#### [INPUT DATA]
***
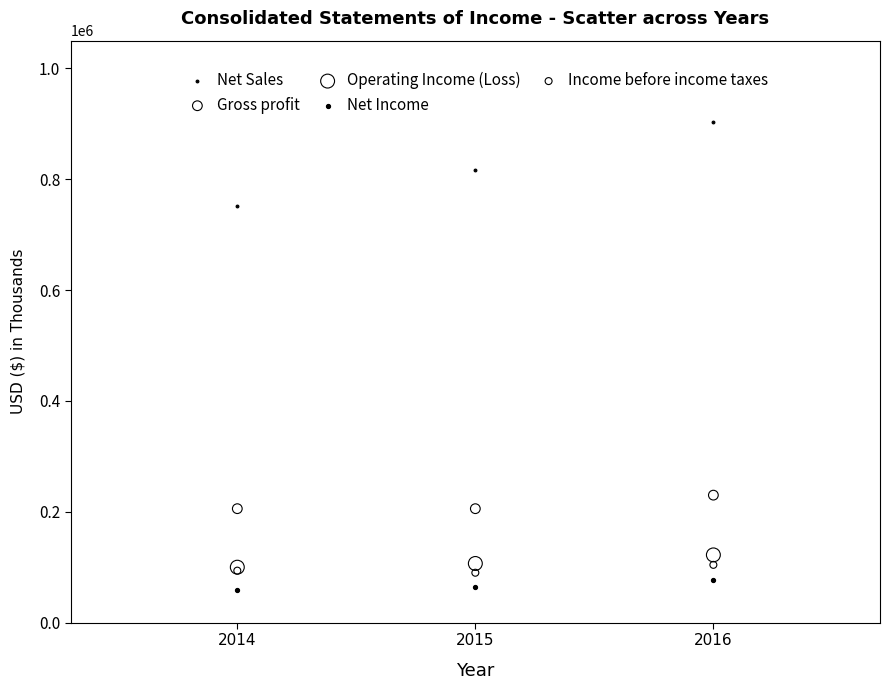

In the Net Sales series, what Y value is closest to 827457?

816687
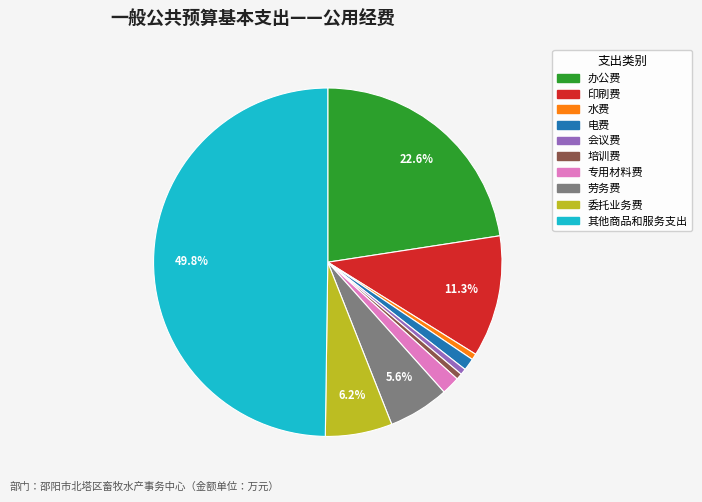

What is the largest slice in the pie chart?

其他商品和服务支出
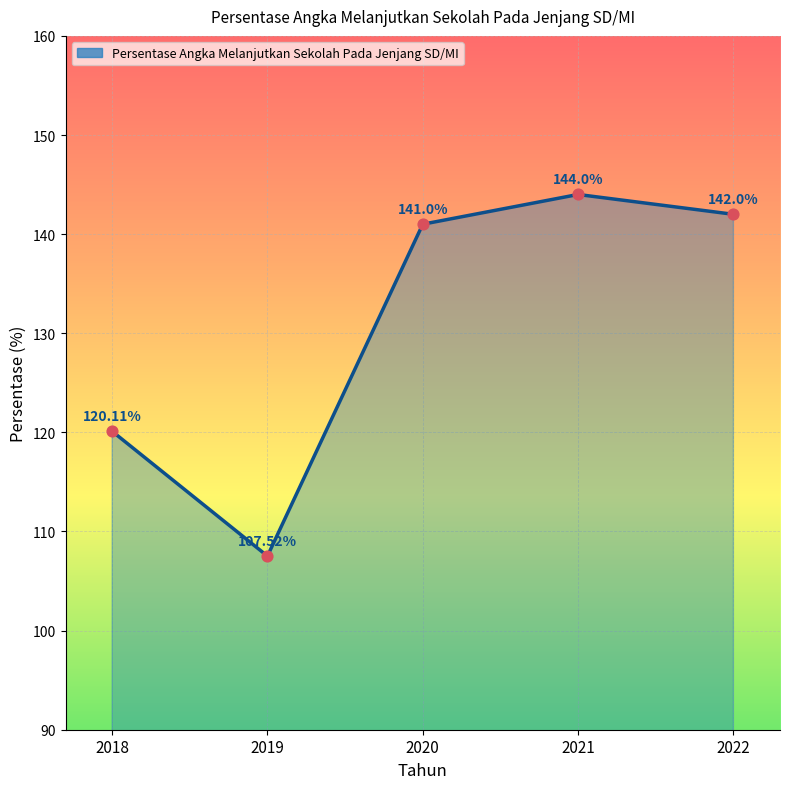

Between 2022 and 2018, which is larger?

2022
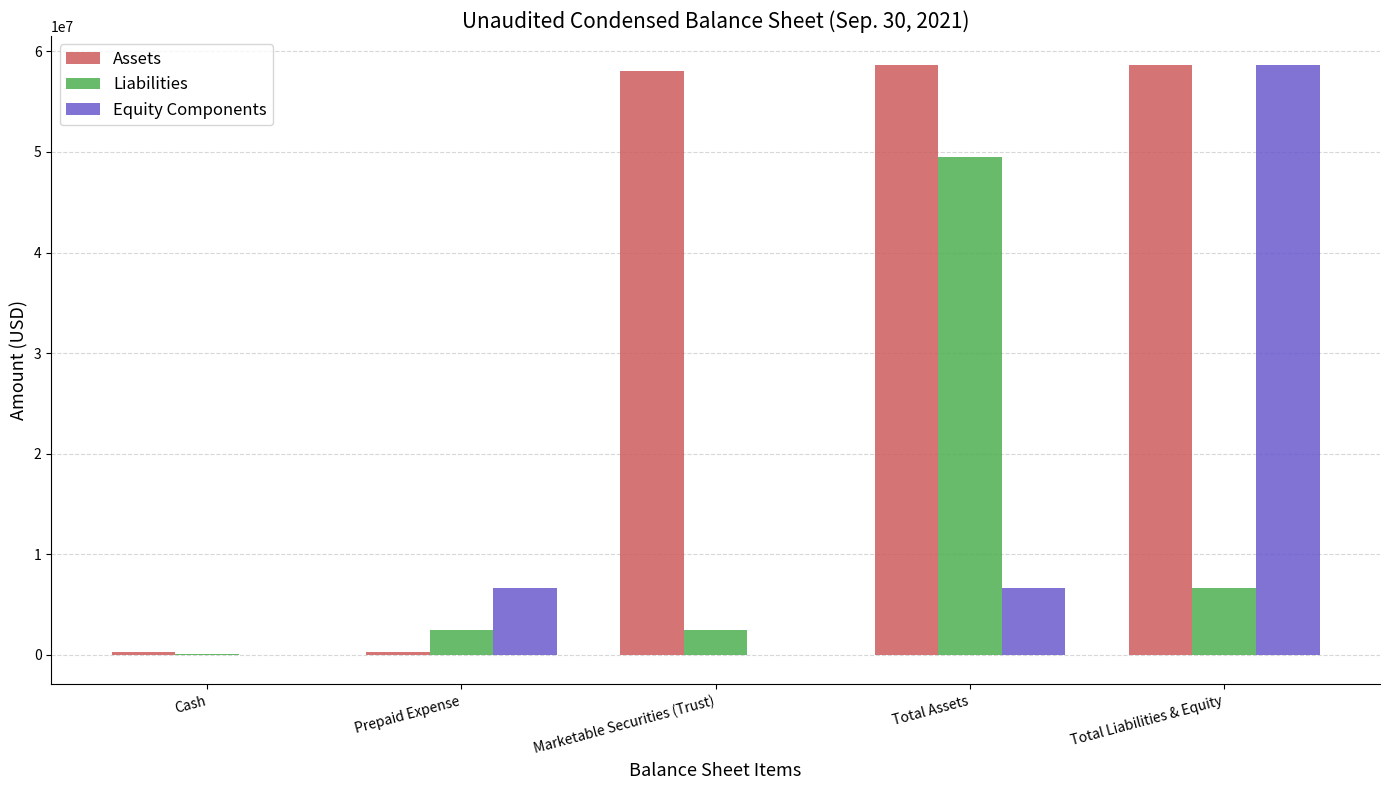

What is the approximate value of Assets at Total Liabilities & Equity?

58611145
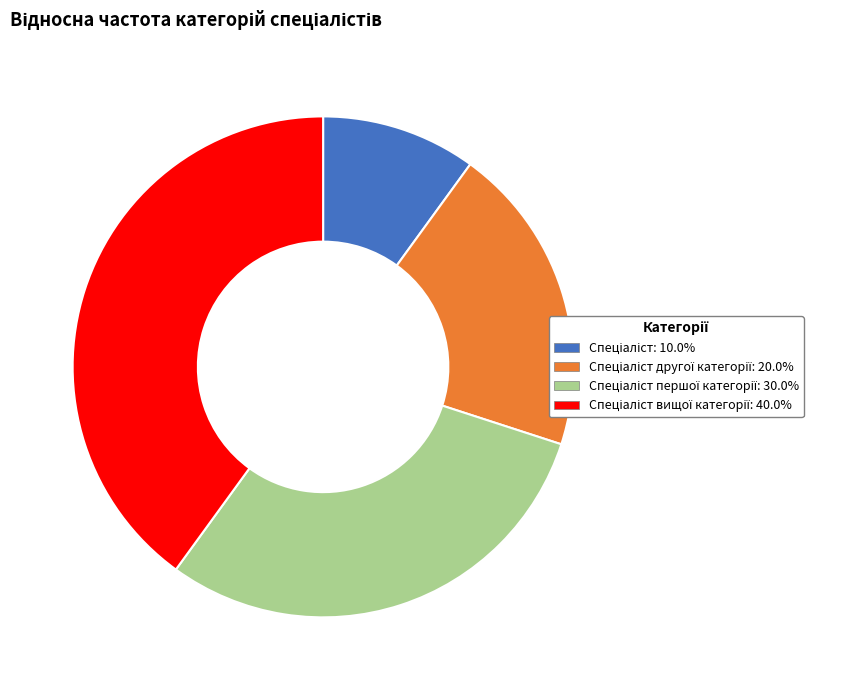

Is there any slice that represents more than half of the pie?

No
***
#### [AIM OF THE TASK]
Please report every line above that contains the word "slice", copying each one in full.

#### [TASK SOLUTION]
What is the largest slice in the pie chart?
Is there any slice that represents more than half of the pie?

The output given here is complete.